**EXERCISE**
Once you find the line containing "235,130 L 261,130" in the data below, copy it and each following line exactly, up to and including the line containing "<!-- street -->", and nothing else.

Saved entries
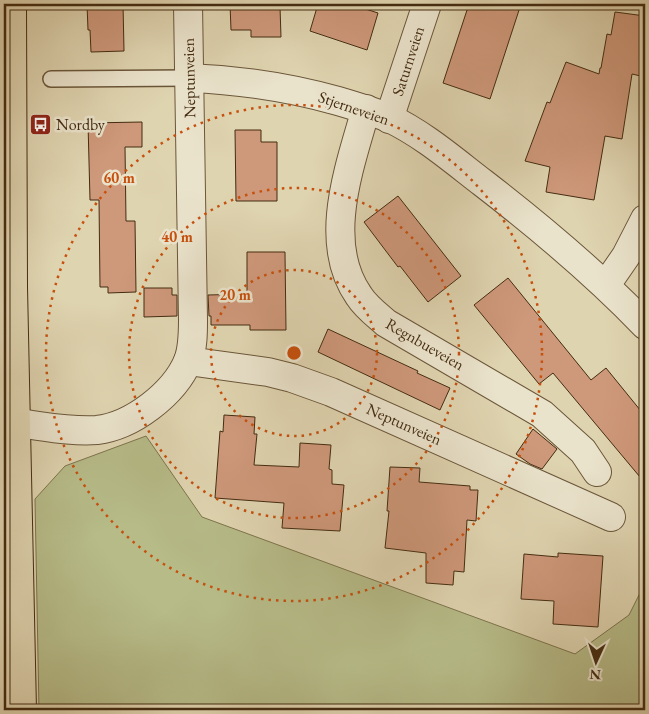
<svg xmlns="http://www.w3.org/2000/svg" width="649" height="714" font-family="'EB Garamond',serif">
  <style>
    .green { fill: #b6bb88; stroke: #7d744c }
    .building { fill: #ce987a; stroke: #442c11 }
    .lines { fill: none; stroke-linecap: round; stroke-linejoin: round }
    .lane-casing { stroke: #6b5639; stroke-width: 18 }
    .street-casing { stroke: #6b5639; stroke-width: 30 }
    .primary-casing { stroke: #442c11; stroke-width: 30 }
    .lane { stroke: #eae3cc; stroke-width: 15 }
    .street { stroke: #eae3cc; stroke-width: 28 }
    .primary { stroke: #dfd4b0; stroke-width: 28 }
    .ring { fill: none; stroke: #c7500d; stroke-width: 2.5; stroke-dasharray: 2.5 5 }
    .labels { text-anchor: middle; dominant-baseline: central; stroke-width: 5; stroke-linejoin: round; paint-order: stroke }
    .street-label { font-size: 16px; fill: #442c11; stroke: #eae3cc }
    .poi-label { font-size: 16px; fill: #442c11; stroke: #eae3cc; text-anchor: start }
    .centre { fill: #c7500d; stroke: #eae3cc; stroke-width: 2.5 }
    .ring-label { font-size: 15px; text-anchor: middle; font-weight: bold; fill: #c7500d; stroke: #eae3cc; stroke-width: 5; stroke-linejoin: round; paint-order: stroke }
  </style>
  <rect width="100%" height="100%" fill="#dfd4b0"/>
  <filter id="stains"><feTurbulence type="fractalNoise" baseFrequency=".004" numOctaves="4"/><feColorMatrix values="0 0 0 0 .2 0 0 0 0 .09 0 0 0 0 .02 0 0 0 .5 -.17"/></filter>
  <radialGradient id="worn" r=".72"><stop offset=".6" stop-color="#630" stop-opacity="0"/><stop offset="1" stop-color="#630" stop-opacity=".3"/></radialGradient>
  <!-- green -->
  <path class="green" d="M 146,436 L 202,517 L 575,654 L 629,615 L 645,583 L 645,710 L 39,710 L 35,499 L 65,466 Z"/>
  <!-- building -->
  <g class="building">
    <path d="M 87,4 L 123,4 L 124,51 L 91,52 L 90,30 L 88,30 Z"/>
    <path d="M 230,4 L 267,4 L 267,7 L 280,7 L 281,37 L 251,37 L 251,30 L 231,30 Z"/>
    <path d="M 318,4 L 350,4 L 378,13 L 367,50 L 310,31 Z"/>
    <path d="M 469,4 L 521,4 L 490,99 L 443,83 Z"/>
    <path d="M 615,12 L 645,16 L 645,77 L 632,74 L 622,139 L 605,136 L 594,200 L 546,192 L 550,167 L 525,161 L 547,102 L 550,103 L 566,62 L 599,74 L 600,68 L 601,68 L 607,34 L 611,35 Z"/>
    <path d="M 142,122 L 142,147 L 125,147 L 126,221 L 135,221 L 136,292 L 108,293 L 108,287 L 100,287 L 99,200 L 90,200 L 88,123 Z"/>
    <path d="M 235,130 L 261,130 L 261,142 L 277,142 L 277,201 L 236,201 Z"/>
    <path d="M 398,196 L 461,276 L 428,302 L 400,266 L 398,267 L 364,222 Z"/>
    <path d="M 247,252 L 285,252 L 286,330 L 250,330 L 250,325 L 211,325 L 211,316 L 209,316 L 208,295 L 247,294 Z"/>
    <path d="M 508,278 L 591,380 L 606,368 L 645,416 L 645,483 L 553,373 L 539,384 L 474,305 Z"/>
    <path d="M 144,288 L 172,288 L 172,295 L 177,295 L 177,316 L 144,317 Z"/>
    <path d="M 328,329 L 418,371 L 417,373 L 450,388 L 440,410 L 318,352 Z"/>
    <path d="M 224,415 L 255,417 L 254,434 L 257,434 L 254,465 L 299,467 L 300,443 L 331,445 L 329,469 L 332,470 L 332,484 L 344,485 L 340,531 L 282,528 L 284,503 L 215,498 L 220,431 L 223,432 Z"/>
    <path d="M 533,429 L 557,449 L 542,469 L 530,464 L 516,454 Z"/>
    <path d="M 390,467 L 420,468 L 419,482 L 470,486 L 470,490 L 478,490 L 476,521 L 467,520 L 464,572 L 454,571 L 453,585 L 426,583 L 426,553 L 385,548 L 389,511 L 387,511 Z"/>
    <path d="M 558,553 L 603,556 L 598,627 L 553,624 L 554,601 L 521,599 L 524,554 L 558,557 Z"/>
  </g>
  <g class="lines">
    <defs>
      <path id="lane" d="M 51,79 L 189,78"/>
      <g id="street">
        <path d="M 189,78 C 241,80 288,87 338,101 C 355,106 372,111 389,118 C 423,134 453,160 483,183 C 540,227 595,273 645,325"/>
        <path d="M 366,109 C 350,166 321,242 359,296 C 366,307 377,315 386,323 L 542,414 L 583,451 L 597,472"/>
        <path d="M 389,119 L 427,4"/>
        <path d="M 606,285 L 626,256 L 645,219"/>
        <path d="M 188,361 L 268,372 L 292,378 L 331,392 L 611,517"/>
        <path d="M 17,423 C 43,426 70,432 97,430 C 132,426 174,394 188,361 C 193,348 193,333 193,320 L 188,4"/>
      </g>
      <path id="primary" d="M 12,4 L 13,287 L 22,710"/>
    </defs>
    <!-- lane casing -->
    <use href="#lane" class="lane-casing"/>
    <!-- street casing -->
    <use href="#street" class="street-casing"/>
    <!-- primary casing -->
    <use href="#primary" class="primary-casing"/>
    <!-- lane -->
    <use href="#lane" class="lane"/>
    <!-- street -->
    <use href="#street" class="street"/>
    <!-- primary -->
    <use href="#primary" class="primary"/>
  </g>
  <!-- distance rings -->
  <g class="ring">
    <circle cx="294" cy="353" r="83"/>
    <circle cx="294" cy="353" r="165"/>
    <circle cx="294" cy="353" r="248"/>
  </g>
  <!-- icons -->
  <defs>
    <symbol id="bus-square" viewBox="-11 -11 22 22"><rect x="-9" y="-9" width="18" height="18" rx="4" fill="#8f2418" stroke="#eae3cc"/><path d="M-5-6H5V4H4V6H2V4H-2V6H-4V4H-5ZM-3.5-4V0h7V-4ZM-3.5 1.2v1.5H-2V1.2ZM2 1.2v1.5H3.5V1.2Z" fill="#fff"/></symbol>
  </defs>
  <g fill-rule="evenodd">
    <use href="#bus-square" x="28" y="112" width="25" height="25"/>
  </g>
  <g class="labels">
    <!-- street labels -->
    <g class="street-label">
      <text transform="translate(408 61) rotate(-72)">Saturnveien</text>
      <text transform="translate(189 78) rotate(-91)">Neptunveien</text>
      <text transform="translate(354 108) rotate(19)">Stjerneveien</text>
      <text transform="translate(425 344) rotate(30)">Regnbueveien</text>
      <text transform="translate(404 424) rotate(24)">Neptunveien</text>
    </g>
    <!-- poi labels -->
    <g class="poi-label">
      <text x="56" y="124">Nordby</text>
    </g>
  </g>
  <circle cx="294" cy="353" r="8" class="centre"/>
  <g class="ring-label">
    <text x="119" y="183">60 m</text>
    <text x="177" y="242">40 m</text>
    <text x="235" y="300">20 m</text>
  </g>
  <!-- margin -->
  <rect width="649" height="714" fill="none" stroke="#dfd4b0" stroke-width="20"/>
  <rect x="5" y="5" width="639" height="704" fill="none" stroke="#442c11" stroke-width="2.5"/>
  <rect x="10" y="10" width="629" height="694" fill="none" stroke="#442c11"/>
  <!-- north arrow -->
  <g transform="translate(596 662) rotate(183)" stroke="#eae3cc" stroke-width="4" paint-order="stroke">
  <path d="M0-4L9 19L0 12L-9 19Z" fill="#442c11"/>
  <text y="-8" font-size="14" font-weight="bold" text-anchor="middle" fill="#442c11">N</text>
  </g>
  <rect width="100%" height="100%" filter="url(#stains)"/>
  <rect width="100%" height="100%" fill="url(#worn)"/>
</svg>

**OUTPUT OF THE EXERCISE**
    <path d="M 235,130 L 261,130 L 261,142 L 277,142 L 277,201 L 236,201 Z"/>
    <path d="M 398,196 L 461,276 L 428,302 L 400,266 L 398,267 L 364,222 Z"/>
    <path d="M 247,252 L 285,252 L 286,330 L 250,330 L 250,325 L 211,325 L 211,316 L 209,316 L 208,295 L 247,294 Z"/>
    <path d="M 508,278 L 591,380 L 606,368 L 645,416 L 645,483 L 553,373 L 539,384 L 474,305 Z"/>
    <path d="M 144,288 L 172,288 L 172,295 L 177,295 L 177,316 L 144,317 Z"/>
    <path d="M 328,329 L 418,371 L 417,373 L 450,388 L 440,410 L 318,352 Z"/>
    <path d="M 224,415 L 255,417 L 254,434 L 257,434 L 254,465 L 299,467 L 300,443 L 331,445 L 329,469 L 332,470 L 332,484 L 344,485 L 340,531 L 282,528 L 284,503 L 215,498 L 220,431 L 223,432 Z"/>
    <path d="M 533,429 L 557,449 L 542,469 L 530,464 L 516,454 Z"/>
    <path d="M 390,467 L 420,468 L 419,482 L 470,486 L 470,490 L 478,490 L 476,521 L 467,520 L 464,572 L 454,571 L 453,585 L 426,583 L 426,553 L 385,548 L 389,511 L 387,511 Z"/>
    <path d="M 558,553 L 603,556 L 598,627 L 553,624 L 554,601 L 521,599 L 524,554 L 558,557 Z"/>
  </g>
  <g class="lines">
    <defs>
      <path id="lane" d="M 51,79 L 189,78"/>
      <g id="street">
        <path d="M 189,78 C 241,80 288,87 338,101 C 355,106 372,111 389,118 C 423,134 453,160 483,183 C 540,227 595,273 645,325"/>
        <path d="M 366,109 C 350,166 321,242 359,296 C 366,307 377,315 386,323 L 542,414 L 583,451 L 597,472"/>
        <path d="M 389,119 L 427,4"/>
        <path d="M 606,285 L 626,256 L 645,219"/>
        <path d="M 188,361 L 268,372 L 292,378 L 331,392 L 611,517"/>
        <path d="M 17,423 C 43,426 70,432 97,430 C 132,426 174,394 188,361 C 193,348 193,333 193,320 L 188,4"/>
      </g>
      <path id="primary" d="M 12,4 L 13,287 L 22,710"/>
    </defs>
    <!-- lane casing -->
    <use href="#lane" class="lane-casing"/>
    <!-- street casing -->
    <use href="#street" class="street-casing"/>
    <!-- primary casing -->
    <use href="#primary" class="primary-casing"/>
    <!-- lane -->
    <use href="#lane" class="lane"/>
    <!-- street -->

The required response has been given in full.